Content starts

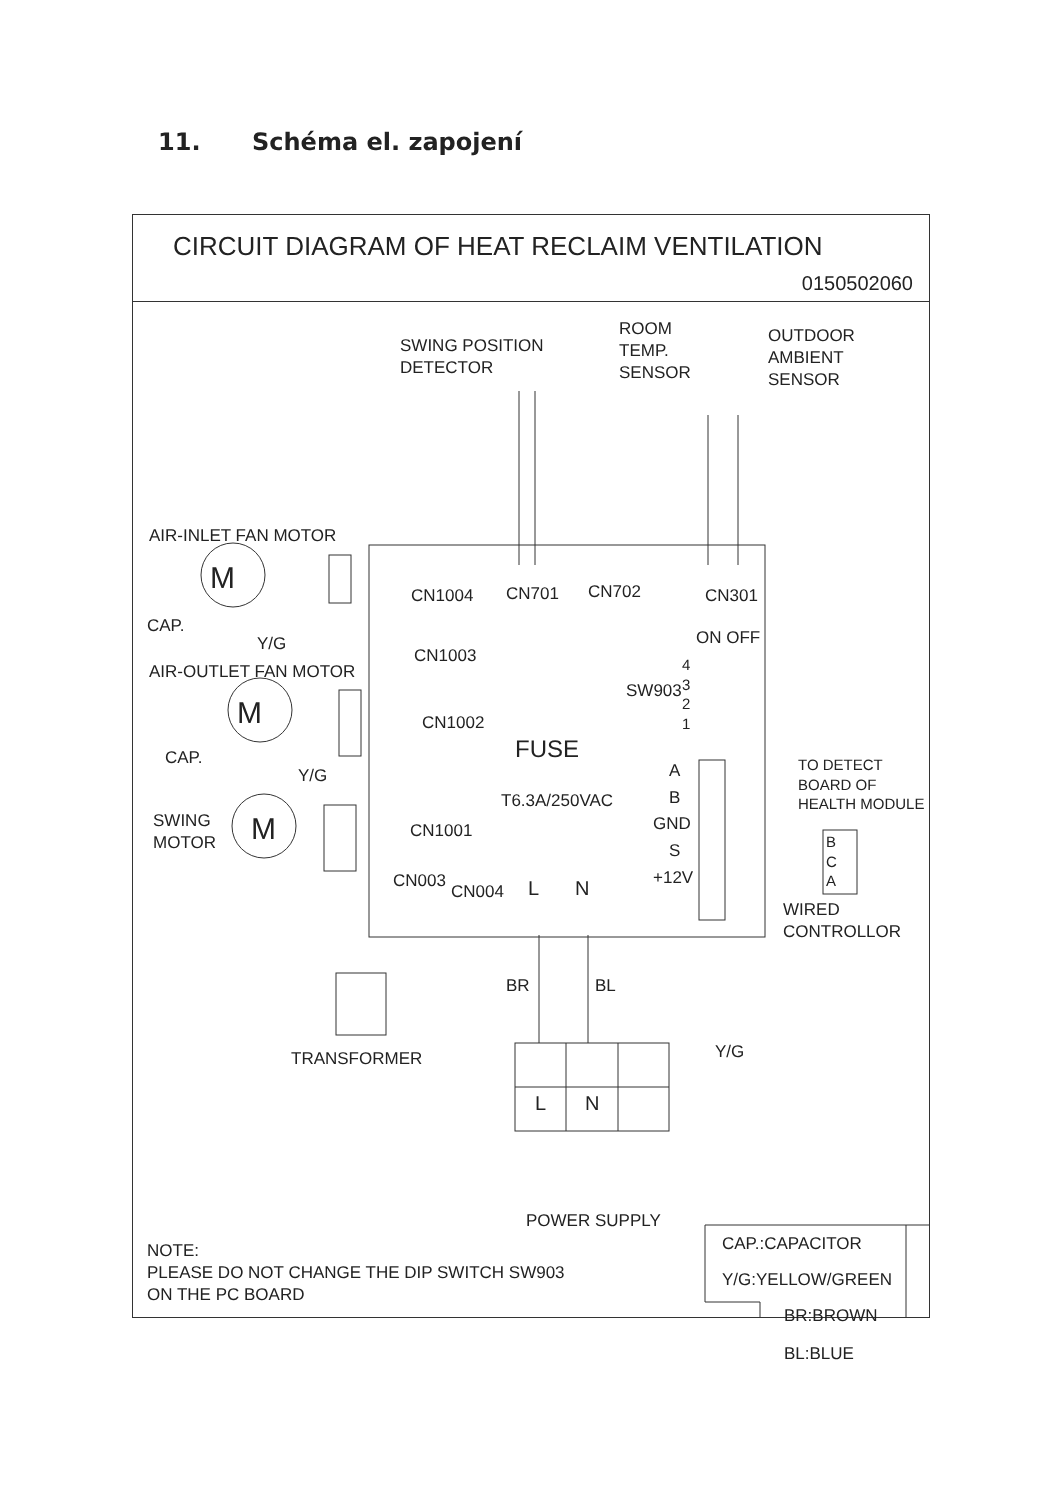11. Schéma el. zapojení
CIRCUIT DIAGRAM OF HEAT RECLAIM VENTILATION
0150502060
SWING POSITION
DETECTOR
ROOM
TEMP.
SENSOR
OUTDOOR
AMBIENT
SENSOR
AIR-INLET FAN MOTOR
M
CN1004 CN701 CN702 CN301
CAP.
Y/G ON OFF
CN1003
AIR-OUTLET FAN MOTOR
M
4
3
2
1
SW903
CN1002
CAP. FUSE
A
TO DETECT
BOARD OF
HEALTH MODULE
Y/G
T6.3A/250VAC B
SWING
MOTOR
M CN1001 GND
B
C
A
S
CN003
CN004 L N +12V
WIRED
CONTROLLOR
BR BL
TRANSFORMER Y/G
L N
CAP.:CAPACITOR
POWER SUPPLY
Y/G:YELLOW/GREEN
NOTE:
PLEASE DO NOT CHANGE THE DIP SWITCH SW903
ON THE PC BOARD
BR:BROWN
BL:BLUE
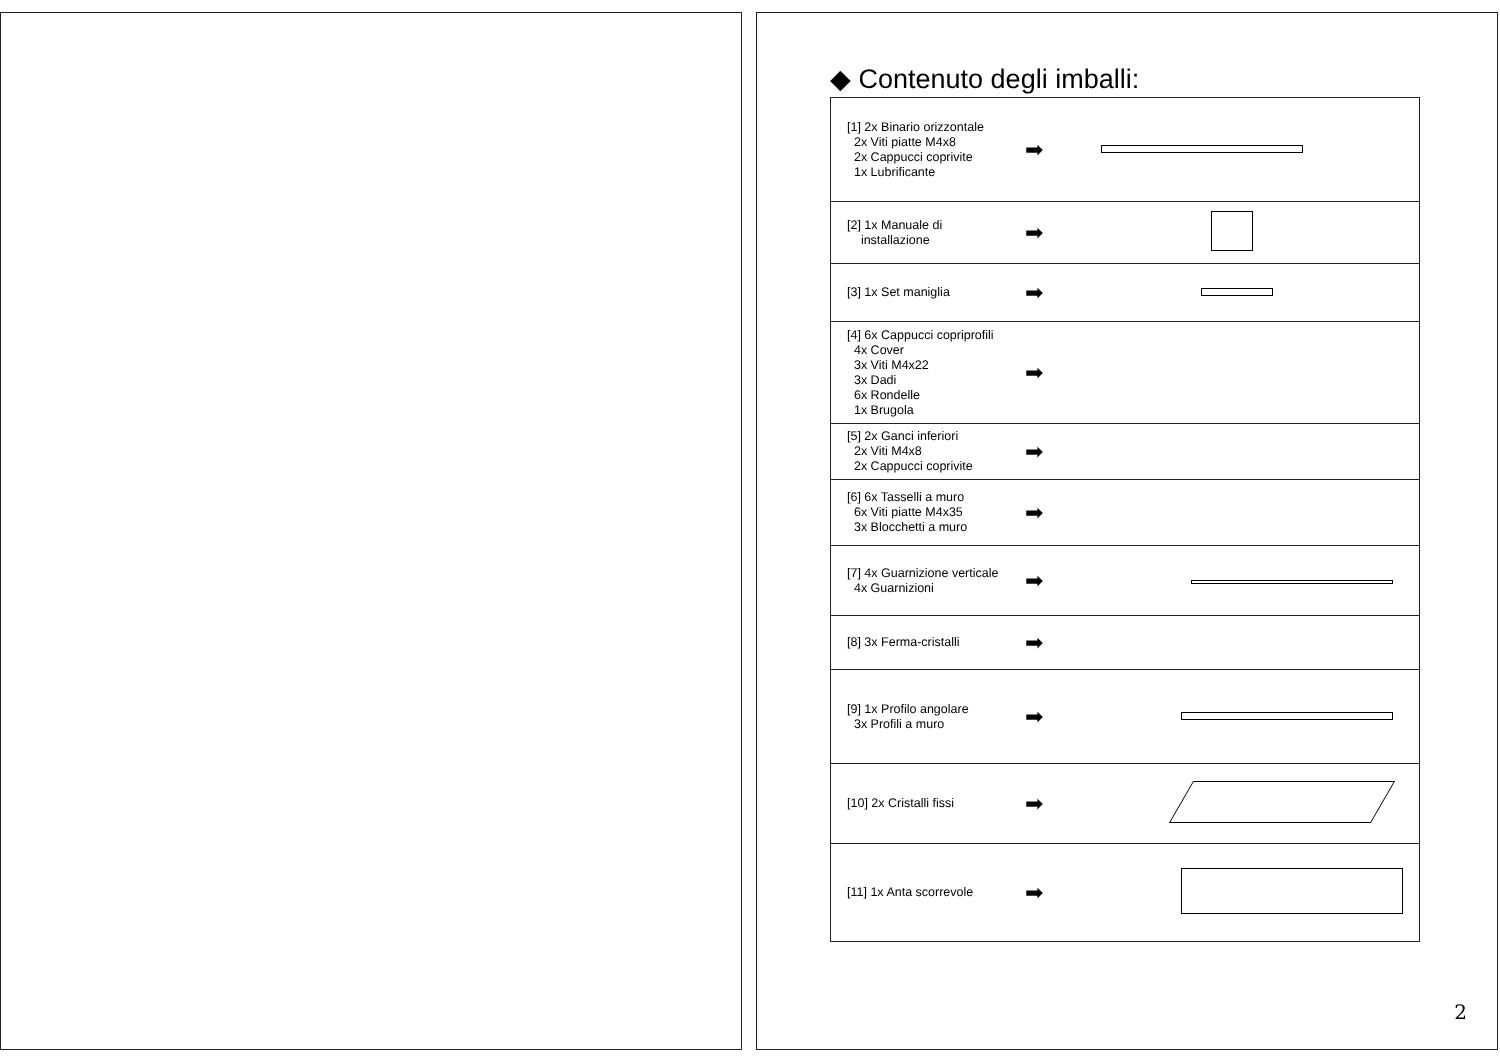◆ Contenuto degli imballi:
| [1] 2x Binario orizzontale 2x Viti piatte M4x8 2x Cappucci coprivite 1x Lubrificante | ➡ | |
| [2] 1x Manuale di installazione | ➡ | |
| [3] 1x Set maniglia | ➡ | |
| [4] 6x Cappucci copriprofili 4x Cover 3x Viti M4x22 3x Dadi 6x Rondelle 1x Brugola | ➡ | |
| [5] 2x Ganci inferiori 2x Viti M4x8 2x Cappucci coprivite | ➡ | |
| [6] 6x Tasselli a muro 6x Viti piatte M4x35 3x Blocchetti a muro | ➡ | |
| [7] 4x Guarnizione verticale 4x Guarnizioni | ➡ | |
| [8] 3x Ferma-cristalli | ➡ | |
| [9] 1x Profilo angolare 3x Profili a muro | ➡ | |
| [10] 2x Cristalli fissi | ➡ | |
| [11] 1x Anta scorrevole | ➡ | |
2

Content ends

__PROMPT__.
What lines in the material above hold the string "coprivite"? List them.

__EXPECTED ANSWER__.
| [1] 2x Binario orizzontale 2x Viti piatte M4x8 2x Cappucci coprivite 1x Lubrificante | ➡ | |
| [5] 2x Ganci inferiori 2x Viti M4x8 2x Cappucci coprivite | ➡ | |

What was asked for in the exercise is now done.